## fr0598 #66

Forum for the GRE subject test in mathematics.
rhnsrbh
Posts: 5
Joined: Sat Mar 27, 2010 5:03 am

### fr0598 #66

Hey i have problem with this question
" Let R be a ring with a multiplicative identity. If U is an additive subgroup of R such that ur belongs to U for all u in U and for all r in R, then U is said to be a right ideal of R. If R has exactly two right ideals, which of the following must be true?

I R is commutative
II R is a division ring
III R is infinite.

By the way, what s a right ideal???

enork
Posts: 33
Joined: Fri Sep 18, 2009 3:16 am

### Re: fr0598 #66

They helpfully define what a right ideal is in the question.

To answer the question you really need to know a thing or two about rings. In particular, every ring R automatically has two right ideals: {0} and the entire ring R, but may potentially have many more. You can check that those two sets satisfy the definition.

Any element u of a ring can generate a right ideal uR, which is the set of elements of the form ur, for all r in R (these are called principal ideals). For u != 0, the right ideal uR is clearly not {0}, so if {0} and R are the only two right ideals then we must have uR = R. Since R contains 1, there's some element v in R such that uv = 1, so u has an inverse, and R is a division ring.
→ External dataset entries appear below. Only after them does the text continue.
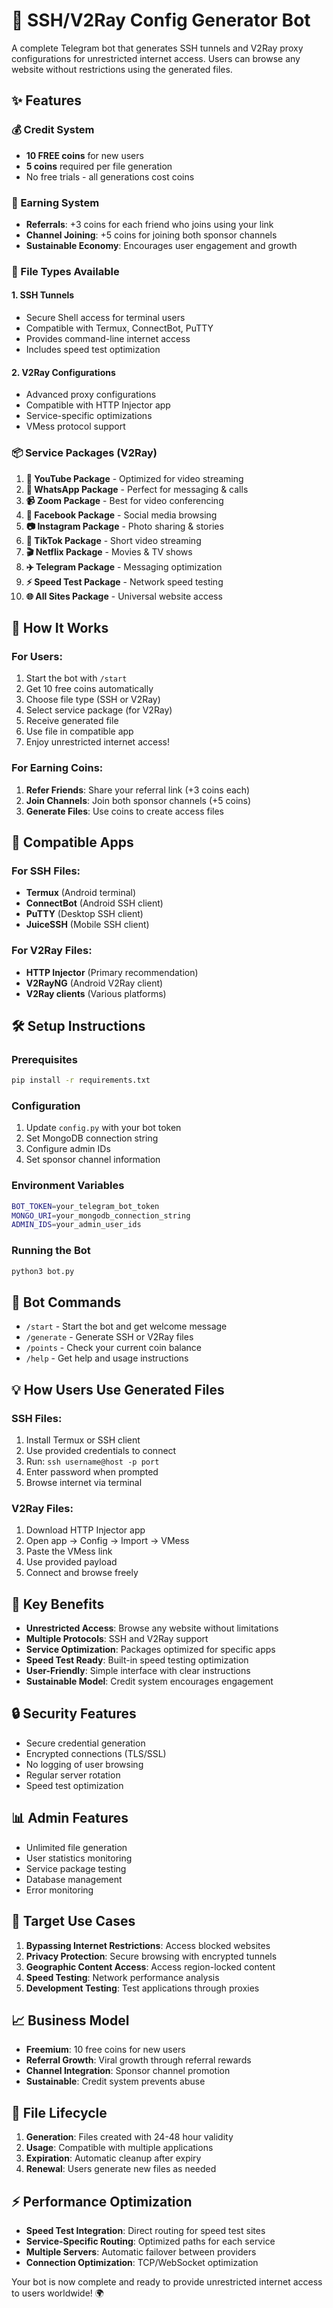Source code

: # 🔐 SSH/V2Ray Config Generator Bot

A complete Telegram bot that generates SSH tunnels and V2Ray proxy configurations for unrestricted internet access. Users can browse any website without restrictions using the generated files.

## ✨ Features

### 💰 Credit System
- **10 FREE coins** for new users
- **5 coins** required per file generation
- No free trials - all generations cost coins

### 🎯 Earning System
- **Referrals**: +3 coins for each friend who joins using your link
- **Channel Joining**: +5 coins for joining both sponsor channels
- **Sustainable Economy**: Encourages user engagement and growth

### 🔧 File Types Available

#### 1. SSH Tunnels
- Secure Shell access for terminal users
- Compatible with Termux, ConnectBot, PuTTY
- Provides command-line internet access
- Includes speed test optimization

#### 2. V2Ray Configurations
- Advanced proxy configurations
- Compatible with HTTP Injector app
- Service-specific optimizations
- VMess protocol support

### 📦 Service Packages (V2Ray)

1. **🎥 YouTube Package** - Optimized for video streaming
2. **📱 WhatsApp Package** - Perfect for messaging & calls
3. **📹 Zoom Package** - Best for video conferencing
4. **📘 Facebook Package** - Social media browsing
5. **📷 Instagram Package** - Photo sharing & stories
6. **🎵 TikTok Package** - Short video streaming
7. **🎬 Netflix Package** - Movies & TV shows
8. **✈️ Telegram Package** - Messaging optimization
9. **⚡ Speed Test Package** - Network speed testing
10. **🌐 All Sites Package** - Universal website access

## 🚀 How It Works

### For Users:
1. Start the bot with `/start`
2. Get 10 free coins automatically
3. Choose file type (SSH or V2Ray)
4. Select service package (for V2Ray)
5. Receive generated file
6. Use file in compatible app
7. Enjoy unrestricted internet access!

### For Earning Coins:
1. **Refer Friends**: Share your referral link (+3 coins each)
2. **Join Channels**: Join both sponsor channels (+5 coins)
3. **Generate Files**: Use coins to create access files

## 📱 Compatible Apps

### For SSH Files:
- **Termux** (Android terminal)
- **ConnectBot** (Android SSH client)
- **PuTTY** (Desktop SSH client)
- **JuiceSSH** (Mobile SSH client)

### For V2Ray Files:
- **HTTP Injector** (Primary recommendation)
- **V2RayNG** (Android V2Ray client)
- **V2Ray clients** (Various platforms)

## 🛠️ Setup Instructions

### Prerequisites
```bash
pip install -r requirements.txt
```

### Configuration
1. Update `config.py` with your bot token
2. Set MongoDB connection string
3. Configure admin IDs
4. Set sponsor channel information

### Environment Variables
```bash
BOT_TOKEN=your_telegram_bot_token
MONGO_URI=your_mongodb_connection_string
ADMIN_IDS=your_admin_user_ids
```

### Running the Bot
```bash
python3 bot.py
```

## 🔧 Bot Commands

- `/start` - Start the bot and get welcome message
- `/generate` - Generate SSH or V2Ray files
- `/points` - Check your current coin balance
- `/help` - Get help and usage instructions

## 💡 How Users Use Generated Files

### SSH Files:
1. Install Termux or SSH client
2. Use provided credentials to connect
3. Run: `ssh username@host -p port`
4. Enter password when prompted
5. Browse internet via terminal

### V2Ray Files:
1. Download HTTP Injector app
2. Open app → Config → Import → VMess
3. Paste the VMess link
4. Use provided payload
5. Connect and browse freely

## 🌟 Key Benefits

- **Unrestricted Access**: Browse any website without limitations
- **Multiple Protocols**: SSH and V2Ray support
- **Service Optimization**: Packages optimized for specific apps
- **Speed Test Ready**: Built-in speed testing optimization
- **User-Friendly**: Simple interface with clear instructions
- **Sustainable Model**: Credit system encourages engagement

## 🔒 Security Features

- Secure credential generation
- Encrypted connections (TLS/SSL)
- No logging of user browsing
- Regular server rotation
- Speed test optimization

## 📊 Admin Features

- Unlimited file generation
- User statistics monitoring
- Service package testing
- Database management
- Error monitoring

## 🎯 Target Use Cases

1. **Bypassing Internet Restrictions**: Access blocked websites
2. **Privacy Protection**: Secure browsing with encrypted tunnels
3. **Geographic Content Access**: Access region-locked content
4. **Speed Testing**: Network performance analysis
5. **Development Testing**: Test applications through proxies

## 📈 Business Model

- **Freemium**: 10 free coins for new users
- **Referral Growth**: Viral growth through referral rewards
- **Channel Integration**: Sponsor channel promotion
- **Sustainable**: Credit system prevents abuse

## 🔄 File Lifecycle

1. **Generation**: Files created with 24-48 hour validity
2. **Usage**: Compatible with multiple applications
3. **Expiration**: Automatic cleanup after expiry
4. **Renewal**: Users generate new files as needed

## ⚡ Performance Optimization

- **Speed Test Integration**: Direct routing for speed test sites
- **Service-Specific Routing**: Optimized paths for each service
- **Multiple Servers**: Automatic failover between providers
- **Connection Optimization**: TCP/WebSocket optimization

Your bot is now complete and ready to provide unrestricted internet access to users worldwide! 🌍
You can also check that the converse is true: a division ring has only two right ideals. Since the other two choices don't depend on R being a division ring, they aren't required to be true.

Mathemagician
Posts: 10
Joined: Thu Aug 05, 2010 2:29 pm

### Re: fr0598 #66

In particular, any quaternion is non-commutative with only trivial right ideals and any Galois field is finite with only trivial right ideals.